Children yearn to be a part of the adult world – they are constantly playing at going to office, dressing up like mom and dad, and even mimic adults in the way they speak. So, let your children help you in your chores – you may just find that making beds and cleaning the yard is not really beyond their eager little fingers.
- Try to make operation clean-up as much fun as possible. Songs work like magic with preschool-age children. So make a clean-up song so that it seems like a choreographed activity. Older children may want their own beats!
- Sorting out things. It can become a great activity to ask young school children to play a game of matching socks and sorting laundry. You can even move them up grades – from sorting to folding and finally putting them where they belong.
- Work together side by side. It is good for your children to see you work alongside them. You have to be a role model for them. You will also get to know the way your children work. It is not necessary for your children to do things the way you do them.
- Don’t make housework a punishment. If your children don’t finish their task on time, they can do some extra chore around the house. This is not a punishment – this is an exchange of labour. You had to pick their stuff; now they have to do something for you.

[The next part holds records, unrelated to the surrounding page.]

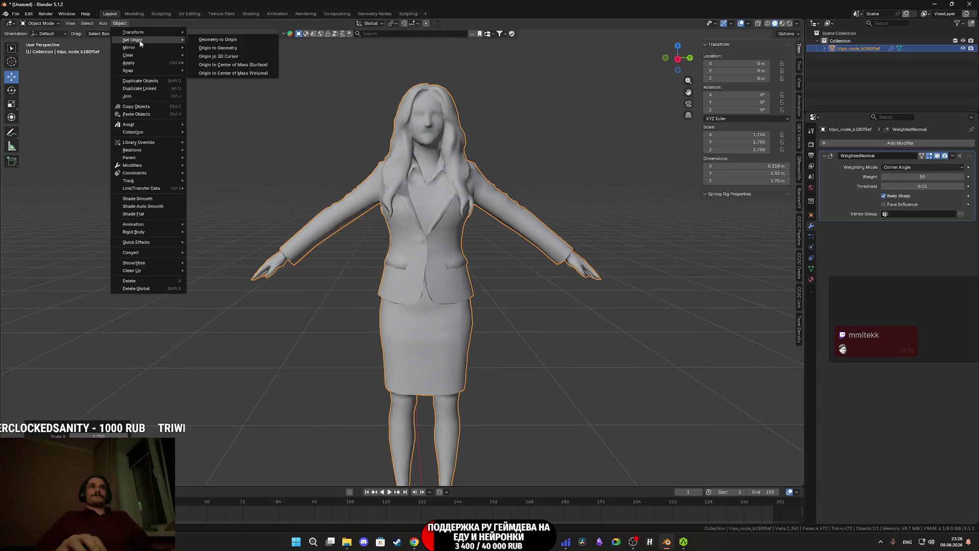
pyautogui.moveTo(137, 63)
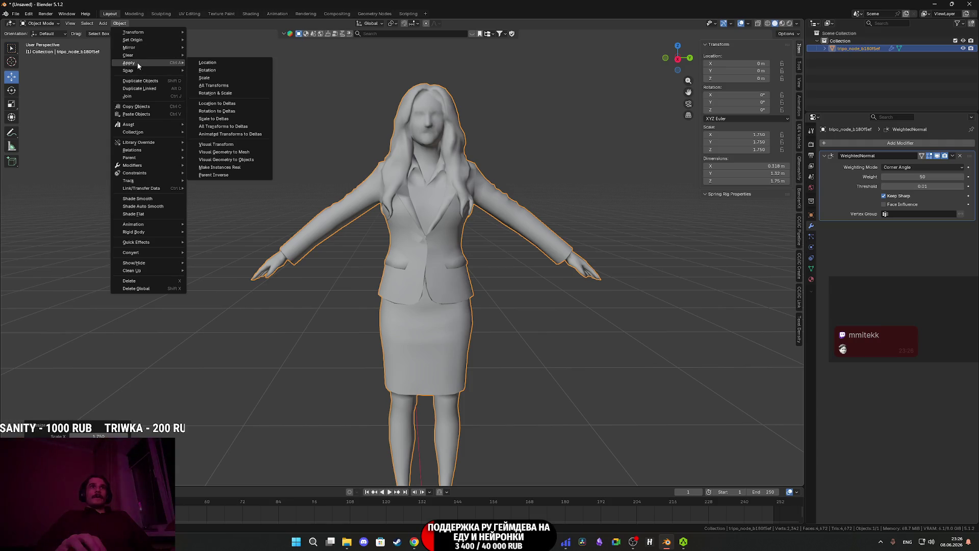
pyautogui.click(216, 78)
pyautogui.scroll(-5, 397, 257)
pyautogui.scroll(5, 397, 256)
pyautogui.moveTo(397, 256)
pyautogui.mouseDown(button='middle')
pyautogui.moveTo(376, 264)
pyautogui.moveTo(382, 282)
pyautogui.mouseUp(button='middle')
pyautogui.moveTo(402, 217); pyautogui.dragTo(482, 238, button='middle')
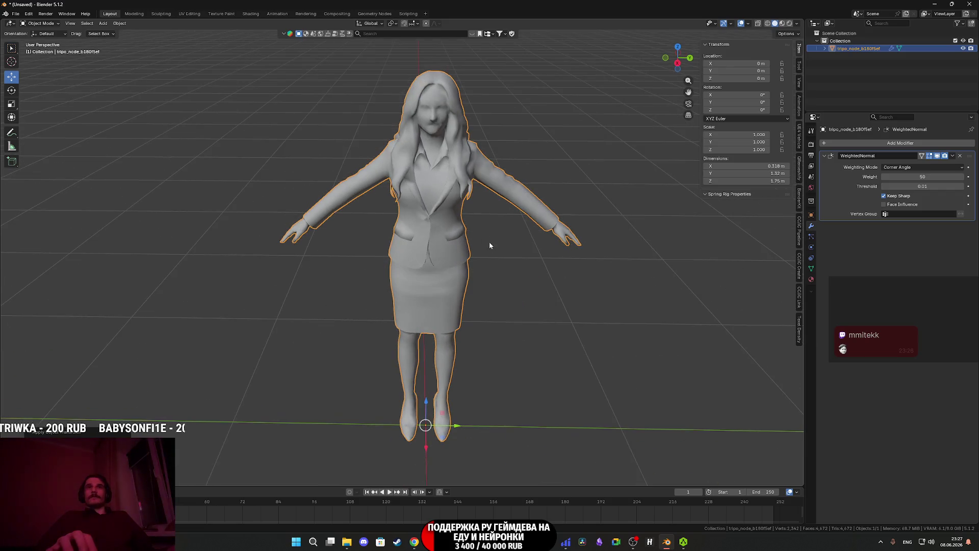
pyautogui.press('ctrl+s')
# Switch the viewport to Material Preview and zoom in on the textured face and lips.
pyautogui.press('z')
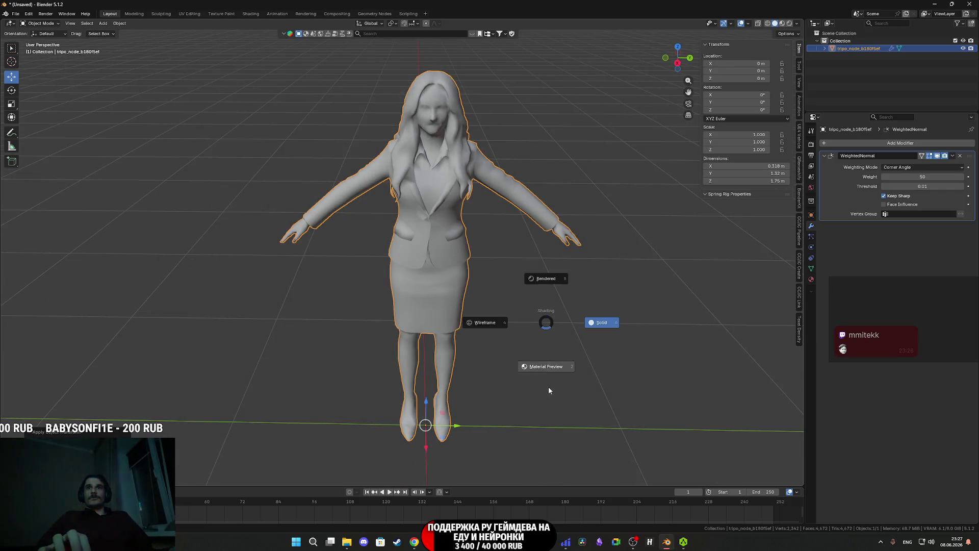
pyautogui.click(547, 366)
pyautogui.scroll(3, 473, 184)
pyautogui.moveTo(472, 183)
pyautogui.mouseDown(button='middle')
pyautogui.moveTo(454, 314)
pyautogui.moveTo(461, 279)
pyautogui.mouseUp(button='middle')
pyautogui.scroll(10, 461, 279)
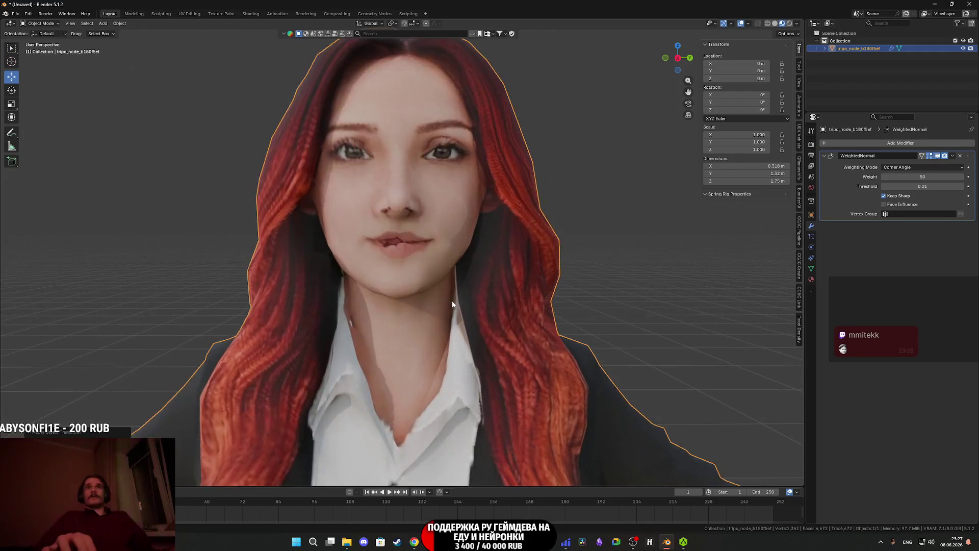
pyautogui.keyDown('shift'); pyautogui.scroll(2, 458, 306); pyautogui.keyUp('shift')
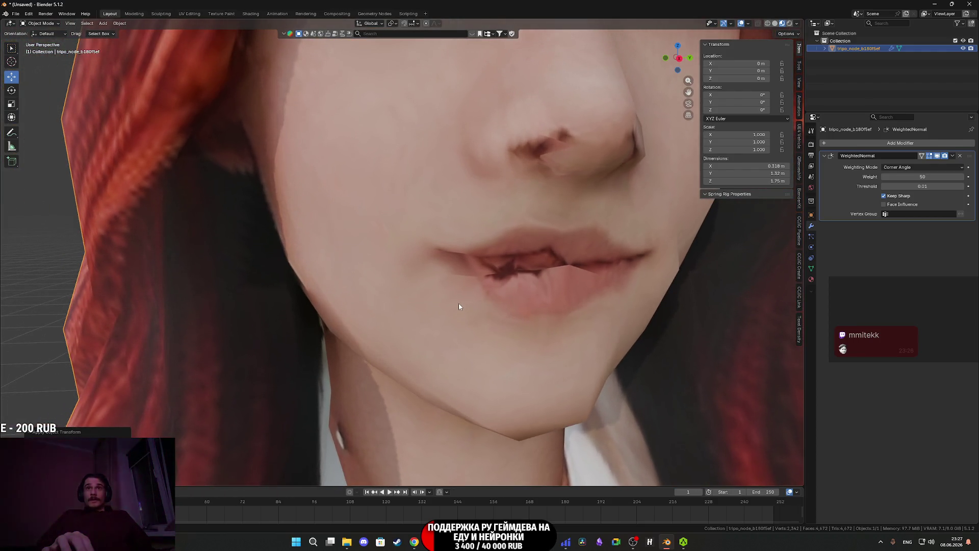
pyautogui.scroll(-6, 461, 306)
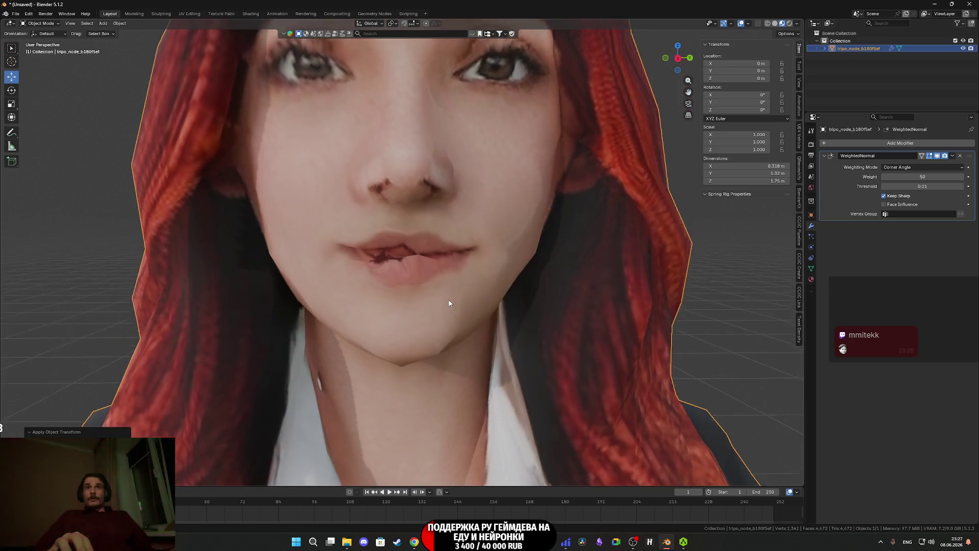
pyautogui.keyDown('shift'); pyautogui.scroll(3, 443, 298); pyautogui.keyUp('shift')
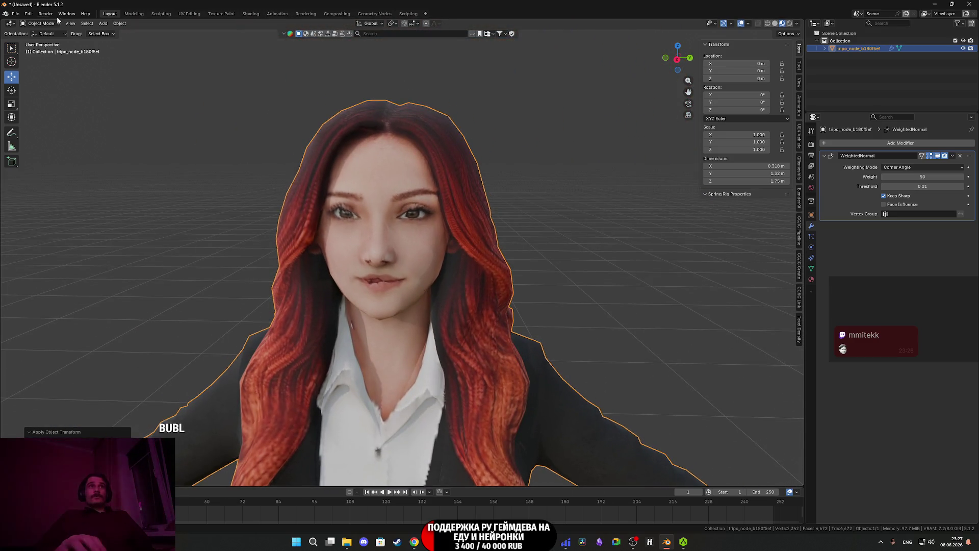
pyautogui.click(16, 14)
# Export the character as Shmelka_M.fbx into a newly created Shmelka folder.
pyautogui.moveTo(42, 132)
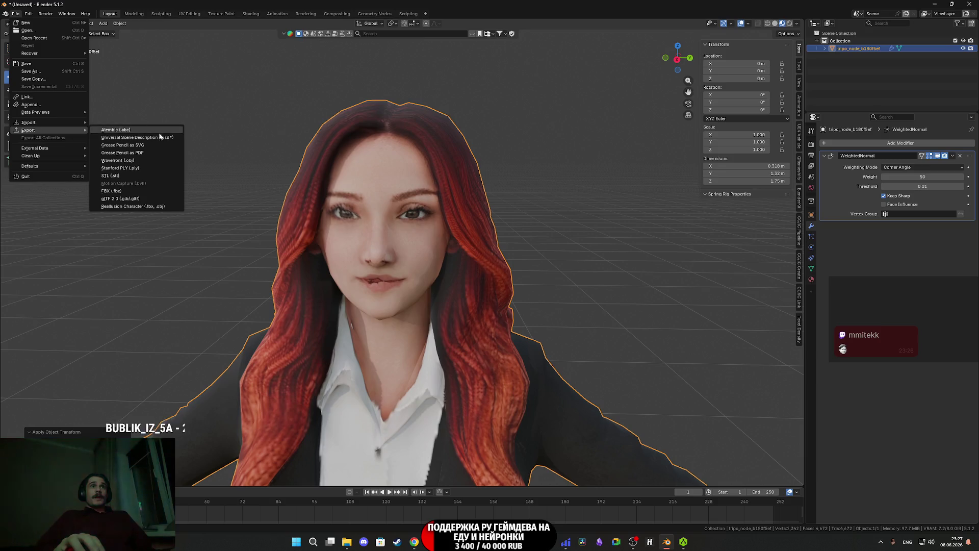
pyautogui.click(123, 191)
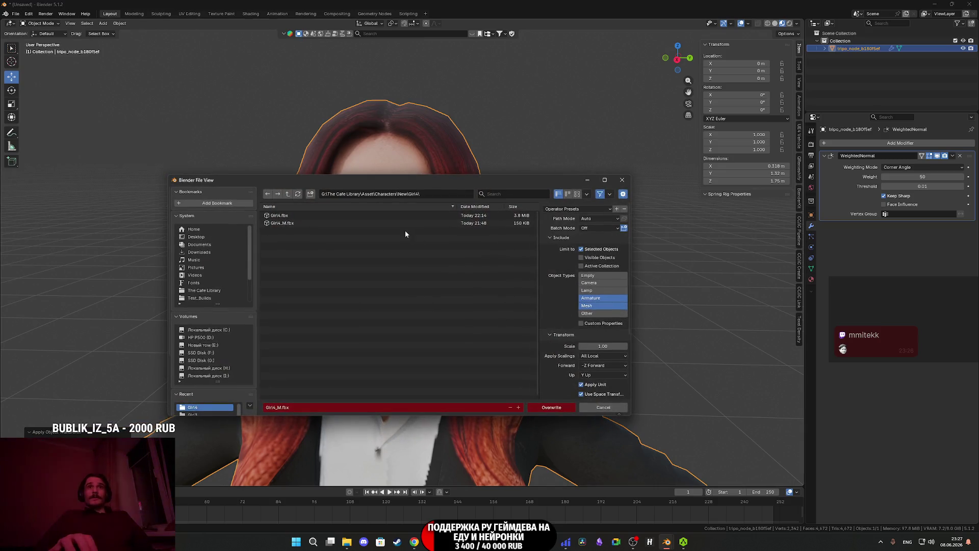
pyautogui.click(287, 195)
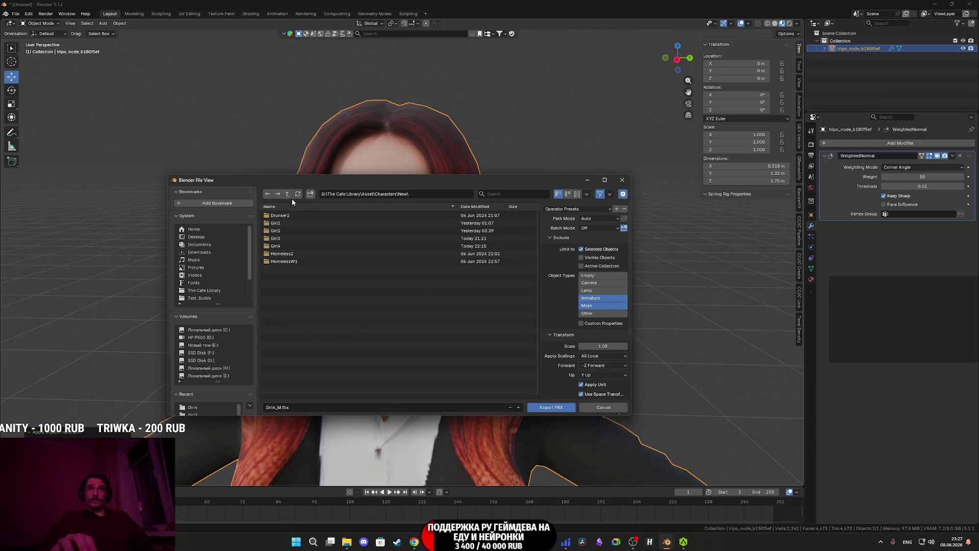
pyautogui.click(310, 194)
pyautogui.write('Shmelka')
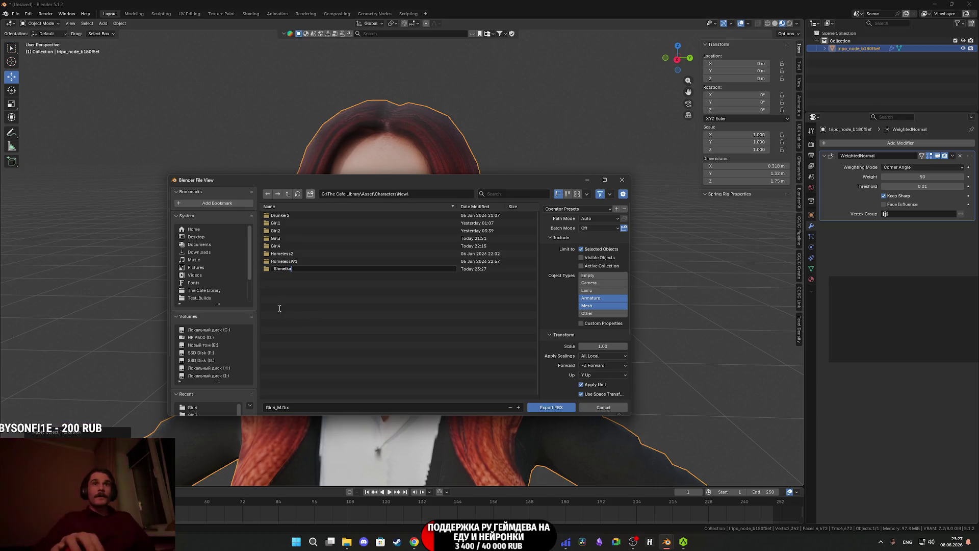
pyautogui.press('Return')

- Make sure your child is able to do what you ask. A toy box lid that is too heavy to lift, shelves that are too deep, clothes poles that are over a child’s reach make it all hard for a child to help, if not impossible.
- Be very specific about what you want your child to do. “Clean your room” sounds very vague. Does it mean pick everything off the floor so it is all right to cram everything under the bed or into the closet? “Pick up all the blocks and put them in the block box” is more helpful.
- You will often hear your child’s theme song, “Why do I have to do everything?” To help you out of this jam, you might want to create a chore chart for the entire family, showing mom’s and dad’s chores, and all the things children take for granted.
- When asking for help remember to ask politely. Explain you are willing to do your share of your work but everyone in the family needs to help. Explain that you would be a more relaxed person and easier to live with if everyone would just select a simple task and help. Try not to get after them.
- Offer rewards for completing the chores. A small snack, a warm hug or a sincere thanks are good rewards for small tasks. A new toy or a trip to the zoo are rewards that can be given to show your appreciation.